Regional Developments

  • Greece and Qatar Investment Authority officials have signed a framework deal, paving the way for an investment of $5 bn in the euro zone’s most indebted country.
  • Chiyoda Corp from Japan will participate in the construction of the world’s largest helium production facility the Qatar Helium 2 project in Qatar, which will boast an annual capacity of roughly 40 ml m3.
  • Inflation in Bahrain accelerated to 2.4% yoy in August, edging up slightly from July’s 2.1%, owing to a 1.2% mom rise in food prices, as per data from the Central Informatics Organisation.
  • Kuwait central bank data showed an acceleration of broad money growth to 2.3% in Aug (Jul: 1.2%).
  • Oman’s government has spent OMR 4.5bn in the period Jan-Aug, almost 63% of the OMR 7.18bn expenditure allocated for 2010 on infrastructure and energy projects to boost economic growth.
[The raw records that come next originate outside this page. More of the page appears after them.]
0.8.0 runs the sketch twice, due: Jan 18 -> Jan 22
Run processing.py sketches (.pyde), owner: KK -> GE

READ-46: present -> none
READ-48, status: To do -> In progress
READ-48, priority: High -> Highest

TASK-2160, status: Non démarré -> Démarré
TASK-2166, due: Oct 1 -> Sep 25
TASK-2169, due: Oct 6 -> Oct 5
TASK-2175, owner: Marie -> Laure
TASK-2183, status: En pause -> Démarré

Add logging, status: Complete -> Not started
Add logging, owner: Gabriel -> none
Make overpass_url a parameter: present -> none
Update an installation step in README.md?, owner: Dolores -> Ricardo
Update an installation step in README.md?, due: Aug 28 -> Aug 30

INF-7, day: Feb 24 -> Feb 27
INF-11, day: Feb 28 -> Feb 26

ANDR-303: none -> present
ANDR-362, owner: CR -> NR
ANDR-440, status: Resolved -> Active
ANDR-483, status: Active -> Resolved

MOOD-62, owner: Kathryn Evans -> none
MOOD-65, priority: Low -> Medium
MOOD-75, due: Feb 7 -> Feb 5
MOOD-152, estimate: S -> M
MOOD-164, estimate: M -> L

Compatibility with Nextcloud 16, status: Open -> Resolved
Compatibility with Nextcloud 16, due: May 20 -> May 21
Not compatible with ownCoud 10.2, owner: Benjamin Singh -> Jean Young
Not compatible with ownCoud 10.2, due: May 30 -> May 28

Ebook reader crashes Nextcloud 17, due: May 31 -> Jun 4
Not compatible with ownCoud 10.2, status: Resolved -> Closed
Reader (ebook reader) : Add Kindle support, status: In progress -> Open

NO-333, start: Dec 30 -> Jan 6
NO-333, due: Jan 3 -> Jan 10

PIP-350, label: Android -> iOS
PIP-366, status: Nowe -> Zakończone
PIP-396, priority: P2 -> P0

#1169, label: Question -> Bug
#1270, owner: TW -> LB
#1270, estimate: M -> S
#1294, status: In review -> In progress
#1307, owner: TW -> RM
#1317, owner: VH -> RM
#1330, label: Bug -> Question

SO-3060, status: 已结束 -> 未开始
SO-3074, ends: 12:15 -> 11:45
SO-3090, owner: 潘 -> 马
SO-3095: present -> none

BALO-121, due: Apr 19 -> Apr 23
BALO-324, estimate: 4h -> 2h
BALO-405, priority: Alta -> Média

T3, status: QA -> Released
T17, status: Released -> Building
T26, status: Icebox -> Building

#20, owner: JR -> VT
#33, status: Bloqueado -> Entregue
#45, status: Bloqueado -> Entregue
Oman’s 2010 budget was set with revenues of OMR 6.38bn and a deficit of OMR 800mn based on an average oil price of $50 per barrel.
  • Oman’s inflation eased slightly in July to 3.3% yoy, after hitting a 13-month high in June (3.35%), while its foreign trade surplus swelled to a two-year high (USD 1.6bn) in April on hydrocarbon exports. Prices edged down 0.1% mom on slower growth in food prices, housing costs and declines in clothing and personal care.
  • Total assets of commercial banks in Oman grew by 11.7% yoy to OMR 15.3bn in the first seven months of the year, according to Central Bank data. Credit grew gradually, registering 6.4% yoy rise at the end of July.
  • Qatar Islamic Bank announced that it has mandated Credit SuisseHSBC and QInvest, for its first dollar-denominated benchmark Islamic bond issue, expected to be launched after investor road shows in the Middle East, Asia and Europe, beginning on Sep 24.

UAE Focus

  • Dubai’s government plans to issue up to $1 billion in bonds with a tenor of up to 7 years (issue might be as soon as this week), according to two sources. HSBC and Standard Chartered were among the mandated banks.
  • UAE banks do not require support from the Central Bank any longer as conditions have improved, according to a statement by Ahmed Humaid al-Tayer, Governor of DIFC.
  • Abu Dhabi’s annual inflation rate shot up to 3.6% yoy in August, the highest in 20 months, as food prices rose 1.3% mom. Communication costs surged 12.6% alongside flat rents.
  • Dubai Statistics Centre announced inflation at 0.59% mom in August, with rise a 3.1% rise in furnishings & household equipment component, 2.5 in transport and food and 1.8% in non-alcoholic beverages.
  • UAE inflation increased by 0.5% mom and 0.9% yoy in August, as education, transportation and food prices increased by 10.6%, 5.7% and 4.2% respectively compared to a year ago.
  • Bloom Properties and Al Maabar, two real estate developers in Abu Dhabi, have signed deals valued at $66 bn with the Iraqi National Investment Commission, according to The National, quoting the Chairman of the IRIC.
  • Nakheel announced that it expects to start building again on all short-term projects by October 2010 and has restarted work at its Al Furjan residential project. Meanwhile a senior company executive revealed plans to launch a five-year Sukuk by year-end, i.e. when Nakheel anticipates completing its debt restructuring.
  • Mubadala Development has reported a half-year comprehensive loss of AED 4.5 billion (US$1.22bn) due to the declining value of its equity portfolio. Revenues from its investments in aerospace, property, industrial, technology and energy sectors however rose by 36% to AED 8bn compared with the first half of last year.
  • UAE needs to invest close to AED 80bn in projects in the next eight years to expand power generation capacity to meet a rapid rise in consumption, according to an official in the Federal Electricity Authority.
  • Dubai slipped four places to 28 in the latest issue of the Global Financial Centres Index. In past editions, Dubai was repeatedly mentioned as a centre both likely to become more significant and where new offices would be opened, but it no longer features in either, after being eclipsed by Asia’s rising financial hubs.